The German carmaker also said that 1.8 million commercial vehicles are among those fitted with the sophisticated software to cheat on emission tests.
Newly appointed Chief Executive Matthias Mueller said Volkswagen would issue a factory recall "in the next few days" to refit diesel vehicles that contain the software in question. According to some analysts, the cost of the refit could exceed $6.5 billion.
The company is under pressure to address the worst business crisis in its 78-year history. Recognizing the situation, Mueller said late Monday in a closed-door meeting with about 1,000 top managers at Volkswagen's Wolfsburg headquarters that the automaker was facing the severest test and it would take a lot of hard work to recover from the scandal.

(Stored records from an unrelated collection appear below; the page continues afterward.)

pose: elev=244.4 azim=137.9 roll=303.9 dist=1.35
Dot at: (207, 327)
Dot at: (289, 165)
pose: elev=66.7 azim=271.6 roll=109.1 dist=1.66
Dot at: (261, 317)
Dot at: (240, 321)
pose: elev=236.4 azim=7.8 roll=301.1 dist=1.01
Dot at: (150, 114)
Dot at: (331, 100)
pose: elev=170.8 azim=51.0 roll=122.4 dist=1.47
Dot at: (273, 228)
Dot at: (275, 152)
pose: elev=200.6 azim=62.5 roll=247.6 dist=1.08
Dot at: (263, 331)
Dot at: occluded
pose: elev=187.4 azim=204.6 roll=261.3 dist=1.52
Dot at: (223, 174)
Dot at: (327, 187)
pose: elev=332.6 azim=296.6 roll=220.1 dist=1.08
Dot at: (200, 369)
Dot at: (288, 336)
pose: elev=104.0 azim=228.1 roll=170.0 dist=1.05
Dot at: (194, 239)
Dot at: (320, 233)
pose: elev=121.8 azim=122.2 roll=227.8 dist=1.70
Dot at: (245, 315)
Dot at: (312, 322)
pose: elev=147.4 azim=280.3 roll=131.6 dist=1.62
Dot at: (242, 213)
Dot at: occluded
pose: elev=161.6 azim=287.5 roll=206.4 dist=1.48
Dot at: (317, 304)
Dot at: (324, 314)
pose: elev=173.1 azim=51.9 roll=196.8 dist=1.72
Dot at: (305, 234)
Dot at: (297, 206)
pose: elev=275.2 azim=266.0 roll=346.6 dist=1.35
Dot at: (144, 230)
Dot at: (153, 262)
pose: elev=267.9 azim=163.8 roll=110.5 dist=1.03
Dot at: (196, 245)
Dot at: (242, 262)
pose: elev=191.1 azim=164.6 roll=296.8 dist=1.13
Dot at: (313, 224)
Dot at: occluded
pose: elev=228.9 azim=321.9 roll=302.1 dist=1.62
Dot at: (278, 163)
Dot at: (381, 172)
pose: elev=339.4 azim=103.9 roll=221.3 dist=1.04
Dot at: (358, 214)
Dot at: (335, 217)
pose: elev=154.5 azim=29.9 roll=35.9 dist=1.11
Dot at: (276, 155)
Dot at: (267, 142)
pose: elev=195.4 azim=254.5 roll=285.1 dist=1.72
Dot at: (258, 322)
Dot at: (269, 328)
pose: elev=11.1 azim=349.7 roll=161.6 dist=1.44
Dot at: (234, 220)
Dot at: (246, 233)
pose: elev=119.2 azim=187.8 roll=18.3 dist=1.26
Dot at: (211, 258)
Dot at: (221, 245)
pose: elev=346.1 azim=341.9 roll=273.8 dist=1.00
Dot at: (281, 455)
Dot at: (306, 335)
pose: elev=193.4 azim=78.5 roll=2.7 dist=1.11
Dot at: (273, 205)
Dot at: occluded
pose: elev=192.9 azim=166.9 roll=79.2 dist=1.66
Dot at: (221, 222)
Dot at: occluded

The 62-year-old Mueller replaced Martin Winterkorn as Volkswagen’s CEO on Friday. German prosecutors said Monday that they were investigating Winterkorn on allegations of fraud.
The scandal began on September 18, when the U.S. Environmental Protection Agency said Volkswagen had equipped about half-a-million diesel cars in the United States with software that switched pollution controls on during tests, but shut off anti-pollution devices during normal driving.
In the U.S., several lawsuits have already been filed against the automaker. U.S. environmental regulators say Volkswagen faces fines of up to $18 billion.
The deficient models include the VW Jetta, Beetle and Golf from 2009 through 2015, the 2014 and 2015 Passat, as well as the Audi A3, model years 2009-2015.
Some material for this report came from AP, AFP and Reuters.